Austin Walkin’ Cane – Muso | Album Review

Austin Walkin’ Cane – Muso

Lazy Eye Records

12 songs – 49 minutes

www.walkincane.com

Based out of Cleveland, Ohio, Austin Walkin’ Cane is a slide guitar master with a deeply resonant baritone voice who delivers trademark arrangements of original and classic Delta blues in a relaxed manner and timeless feel, something that comes across from the opening bars of this pleasing set.

Born with malformed veins in one leg, he received his nickname honestly from a panhandler one night while walking down Bourbon Street in New Orleans. He began his recording career with the band The Skydogs in 1994 – two years prior to the continuing medical condition forcing a partial amputation. But that hasn’t slowed down Cane one bit.

This is Austin’s seventh release under his own name in a career that includes two albums with the Ohio City Singers and another with the Lonesome Stars. His most recent album, One Heart Walkin’, was a 2015 nominee in the best new artist album category.

A veteran road dog, he’s toured Europe, South America and Asia as a solo artist, and he’s appeared at several of the top blues events in the world, including King Biscuit, the Wheeling Blues & Heritage Festival and the Himalaya Blues Festival in Kathmandu, Nepal.

Cane mixes acoustic and electric elements on this CD — a collection of 11 originals and one cover – with helping hands from Chris Allen on tremolo, electric and acoustic guitars, Dave Morrison on harmonica, producer Don Dixon on upright bass, percussion and vocals and Freddie Perez-Stable on drums and congas.

The acoustic “Tell Me Why” opens the action with a swamp feel as Austin wonders where his lady goes in her mind every night when her eyes fill with tears. His picking is propulsive atop subdued action from the rhythm section in the background, and his voice is somewhat limited in range but warm and pleasant.
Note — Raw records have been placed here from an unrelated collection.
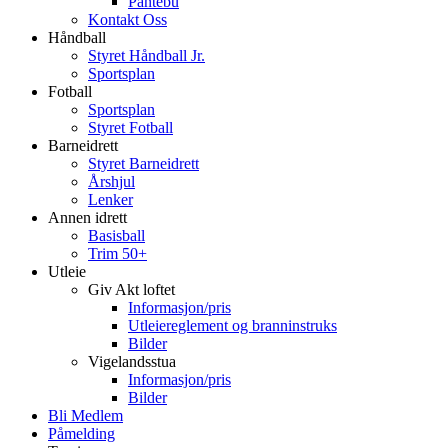
Pantebu
Kontakt Oss
Håndball
Styret Håndball Jr.
Sportsplan
Fotball
Sportsplan
Styret Fotball
Barneidrett
Styret Barneidrett
Årshjul
Lenker
Annen idrett
Basisball
Trim 50+
Utleie
Giv Akt loftet
Informasjon/pris
Utleiereglement og branninstruks
Bilder
Vigelandsstua
Informasjon/pris
Bilder
Bli Medlem
Påmelding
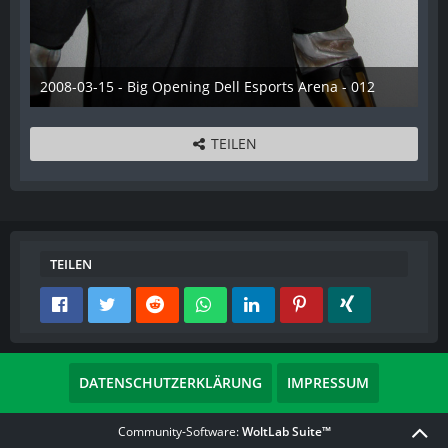
2008-03-15 - Big Opening Dell Esports Arena - 012
28. Dezember 2012
TEILEN
TEILEN
DATENSCHUTZERKLÄRUNG
IMPRESSUM
Community-Software:
WoltLab Suite™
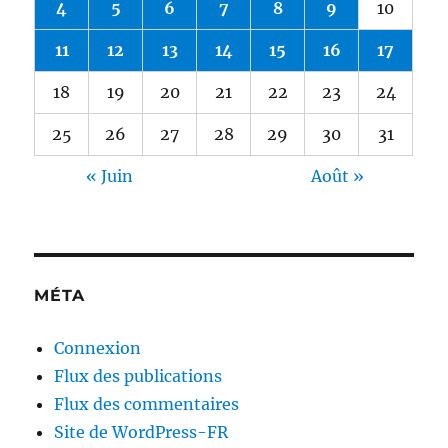
4
5
6
7
8
9
10
11
12
13
14
15
16
17
18
19
20
21
22
23
24
25
26
27
28
29
30
31
« Juin
Août »
MÉTA
Connexion
Flux des publications
Flux des commentaires
Site de WordPress-FR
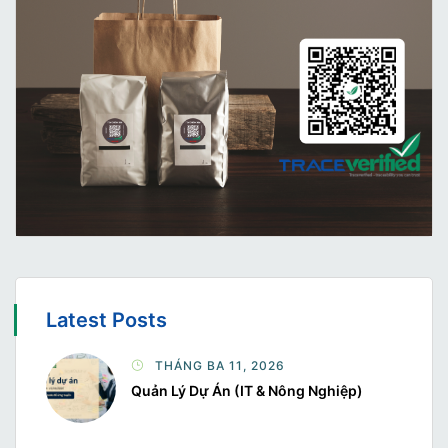
Latest Posts
THÁNG BA 11, 2026
Quản Lý Dự Án (IT & Nông Nghiệp)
The theme continues in the bittersweet ballad, “Her Heart, It Went Missing,” which brush work on the skins and harp accents throughout.

The mood brightens somewhat for “Some Bad Habits,” a medium-tempo shuffle in which Austin regrets having committed some unnamed, unwanted action again, before the electrified love song “Delilah” comes across with a funky, laid-back Big Easy beat. Morrison shines during an extended mid-tune solo, his first in the set.
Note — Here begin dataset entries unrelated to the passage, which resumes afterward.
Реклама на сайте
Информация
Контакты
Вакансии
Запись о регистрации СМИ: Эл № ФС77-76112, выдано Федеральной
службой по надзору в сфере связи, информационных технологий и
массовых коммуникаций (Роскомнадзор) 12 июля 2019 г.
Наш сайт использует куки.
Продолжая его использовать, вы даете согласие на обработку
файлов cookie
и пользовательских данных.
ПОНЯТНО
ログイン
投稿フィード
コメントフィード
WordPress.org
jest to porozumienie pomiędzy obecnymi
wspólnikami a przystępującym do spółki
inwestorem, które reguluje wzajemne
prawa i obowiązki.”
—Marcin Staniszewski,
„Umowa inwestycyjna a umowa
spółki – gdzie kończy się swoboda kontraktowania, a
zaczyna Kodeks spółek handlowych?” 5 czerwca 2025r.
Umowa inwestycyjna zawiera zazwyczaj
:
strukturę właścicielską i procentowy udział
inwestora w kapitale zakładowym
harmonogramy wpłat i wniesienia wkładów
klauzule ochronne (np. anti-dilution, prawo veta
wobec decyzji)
The acoustic “20 Years Forgotten, 20 Years Gone” is a new tune that sounds as if it could have been written decades ago as it dwells on the memories of a lost love. It flows into the only cover in the set, a traditional take on Slim Harpo’s familiar “Got Love If You Want It.” The atmosphere changes dramatically for the finger picked ballad, “Last Day of Summer,” a sweet, quiet number full of imagery that signifies the passage of time.
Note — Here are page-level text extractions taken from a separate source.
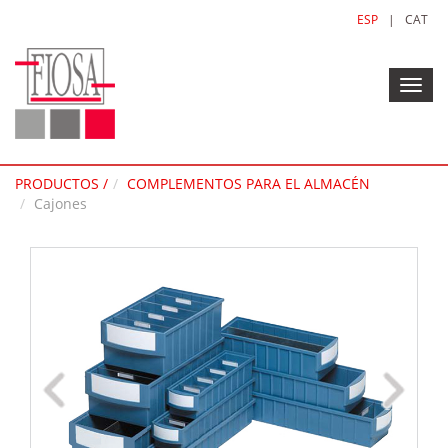
ESP
|
CAT
Toggl
navig
PRODUCTOS /
COMPLEMENTOS PARA EL ALMACÉN
Cajones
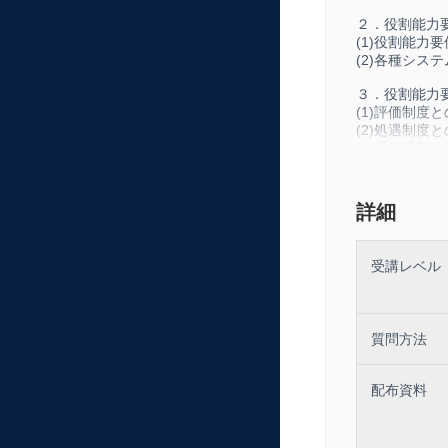
２．役割能力
(1)役割能力
(2)各種シス
３．役割能力
(1)評価制度
(2)処遇制度
(3)業績評価
(4)役割能力
４．役割能力
詳細
(1)作り方の
(2)マトリク
(3)マトリク
受講レベル
(4)マトリク
５．様々な職
例）営業、事
質問方法
演習：職掌固
配布資料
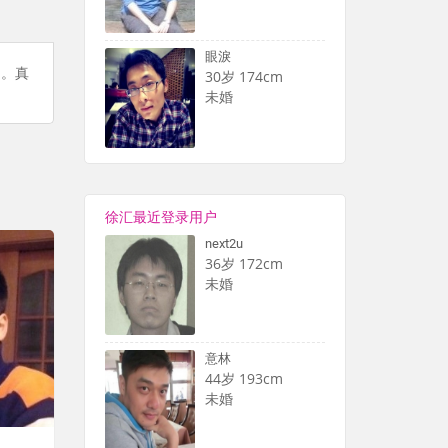
眼淚
朗。真
30岁 174cm
未婚
徐汇最近登录用户
next2u
36岁 172cm
未婚
意林
44岁 193cm
未婚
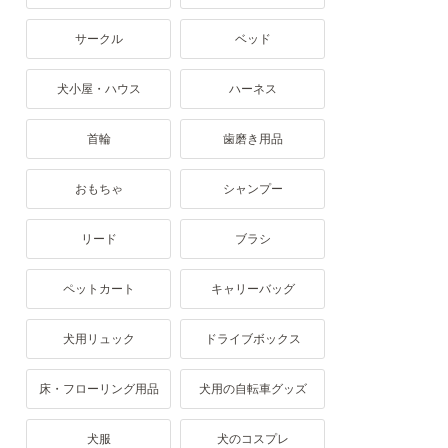
サークル
ベッド
犬小屋・ハウス
ハーネス
首輪
歯磨き用品
おもちゃ
シャンプー
リード
ブラシ
ペットカート
キャリーバッグ
犬用リュック
ドライブボックス
床・フローリング用品
犬用の自転車グッズ
犬服
犬のコスプレ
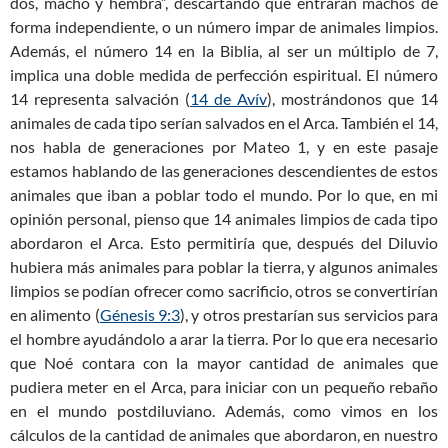
dos, macho y hembra”, descartando que entraran machos de
forma independiente, o un número impar de animales limpios.
Además, el número 14 en la Biblia, al ser un múltiplo de 7,
implica una doble medida de perfección espiritual. El número
14 representa salvación (
14 de Avív
), mostrándonos que 14
animales de cada tipo serían salvados en el Arca. También el 14,
nos habla de generaciones por Mateo 1
, y en este pasaje
estamos hablando de las generaciones descendientes de estos
animales que iban a poblar todo el mundo. Por lo que, en mi
opinión personal, pienso que 14 animales limpios de cada tipo
abordaron el Arca. Esto permitiría que, después del Diluvio
hubiera más animales para poblar la tierra, y algunos animales
limpios se podían ofrecer como sacrificio, otros se convertirían
en alimento (
Génesis 9:3
), y otros prestarían sus servicios para
el hombre ayudándolo a arar la tierra. Por lo que era necesario
que Noé contara con la mayor cantidad de animales que
pudiera meter en el Arca, para iniciar con un pequeño rebaño
en el mundo postdiluviano. Además, como vimos en los
cálculos de la cantidad de animales que abordaron, en nuestro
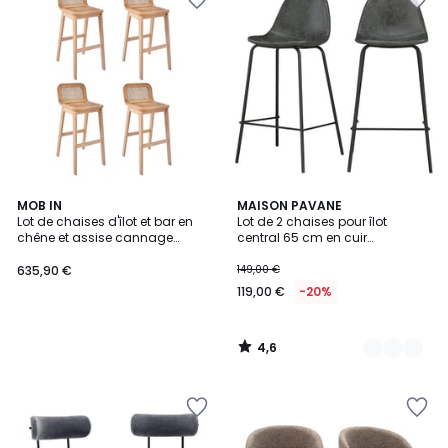
4,6
MOB IN
5
MAISON PAVANE
/ 5
Lot de chaises d'îlot et bar en
Lot de 2 chaises pour îlot
Couleurs
chêne et assise cannage
central 65 cm en cuir
65cm SANA
synthétique - HENRIK
635,90 €
149,00 €
119,00 €
-20%
4,6
/
5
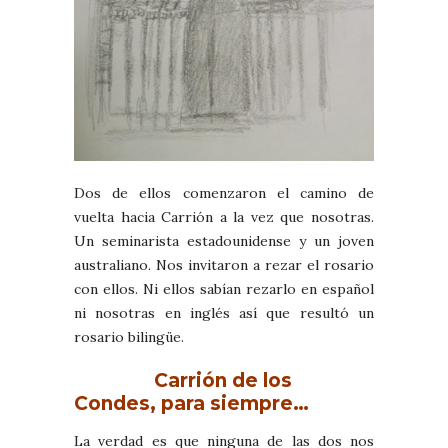
Dos de ellos comenzaron el camino de
vuelta hacia Carrión a la vez que nosotras.
Un seminarista estadounidense y un joven
australiano. Nos invitaron a rezar el rosario
con ellos. Ni ellos sabían rezarlo en español
ni nosotras en inglés así que resultó un
rosario bilingüe.
Carrión de los
Condes, para siempre…
La verdad es que ninguna de las dos nos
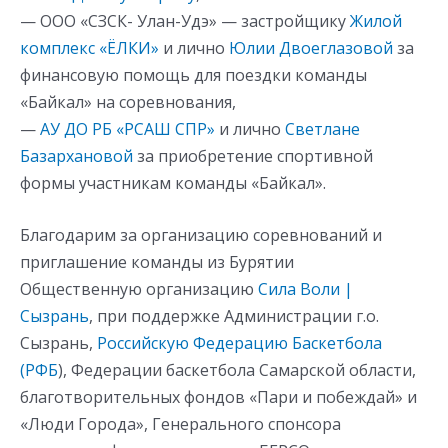
— ООО «СЗСК- Улан-Удэ» — застройщику
Жилой
комплекс «ЁЛКИ»
и лично
Юлии Двоеглазовой
за
финансовую помощь для поездки команды
«Байкал» на соревнования,
—
АУ ДО РБ «РСАШ СПР»
и лично
Светлане
Базархановой
за приобретение спортивной
формы участникам команды «Байкал».
Благодарим за организацию соревнований и
приглашение команды из Бурятии
Общественную организацию
Сила Воли |
Сызрань
, при поддержке Администрации г.о.
Сызрань,
Российскую Федерацию Баскетбола
(РФБ
), Федерации баскетбола Самарской области,
благотворительных фондов «Пари и побеждай» и
«Люди Города», Генерального спонсора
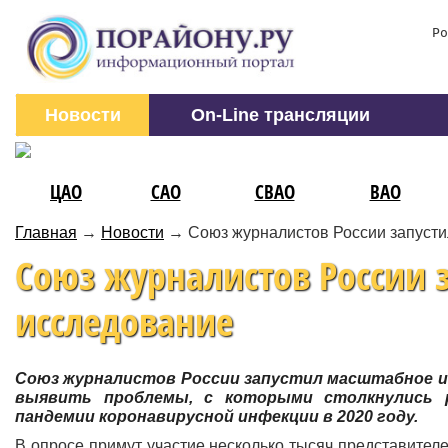
Ро
Новости
On-Line трансляции
ЦАО
САО
СВАО
ВАО
Главная
→
Новости
→
Союз журналистов России запуст
Союз журналистов России 
исследование
Союз журналистов России запустил масштабное ис
выявить проблемы, с которыми столкнулись р
пандемии коронавирусной инфекции в 2020 году.
В опросе примут участие несколько тысяч представител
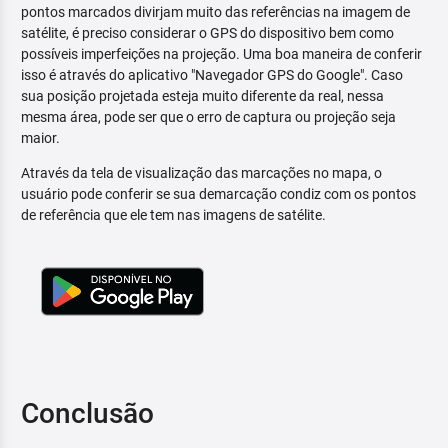
pontos marcados divirjam muito das referências na imagem de
satélite, é preciso considerar o GPS do dispositivo bem como
possíveis imperfeições na projeção. Uma boa maneira de conferir
isso é através do aplicativo "Navegador GPS do Google". Caso
sua posição projetada esteja muito diferente da real, nessa
mesma área, pode ser que o erro de captura ou projeção seja
maior.
Através da tela de visualização das marcações no mapa, o
usuário pode conferir se sua demarcação condiz com os pontos
de referência que ele tem nas imagens de satélite.
Conclusão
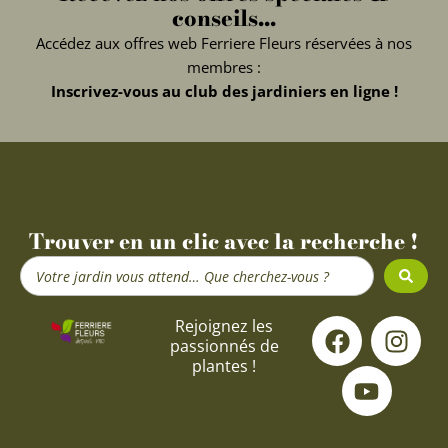
conseils...
Accédez aux offres web Ferriere Fleurs réservées à nos
membres :
Inscrivez-vous au club des jardiniers en ligne !
Trouver en un clic avec la recherche !
Search
...
F
Y
I
Rejoignez les
passionnés de
a
o
n
plantes !
c
u
s
e
t
t
b
u
a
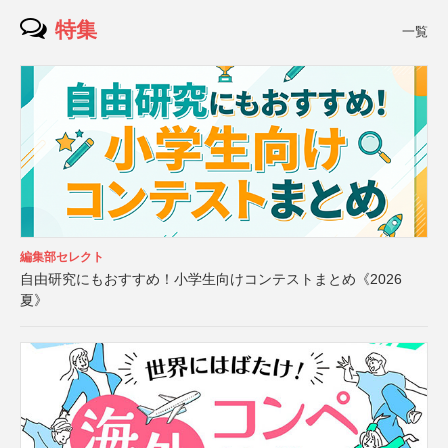
特集
一覧
編集部セレクト
自由研究にもおすすめ！小学生向けコンテストまとめ《2026
夏》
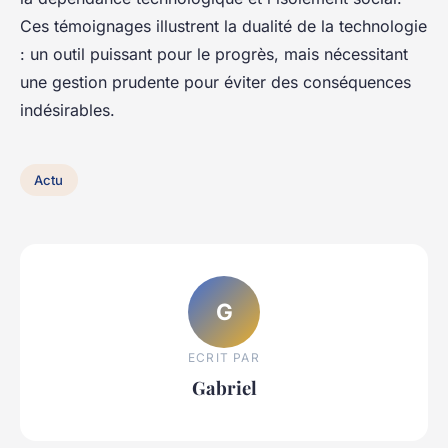
Ces témoignages illustrent la dualité de la technologie
: un outil puissant pour le progrès, mais nécessitant
une gestion prudente pour éviter des conséquences
indésirables.
Actu
G
ECRIT PAR
Gabriel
The funk returns in “There Is No Blue,” a stop-time electric blues that mourns the absence of a lady at the end of a relationship, a theme that continues in the stripped-down acoustic ballad, “One Last Sunrise.” A regimental drumbeat opens the electric “Who’s That Knockin’,” which comes across with a Howlin’ Wolf feel, before the blazing-fast acoustic “I Don’t Understand” and the sugar-sweet ballad “Nothing Left of the Night” bring the action to a close.

Available through Amazon and other online vendors, this one’s chockful of great tunes and totally free of pyrotechnics – a welcome break in this chaotic, uptempo world.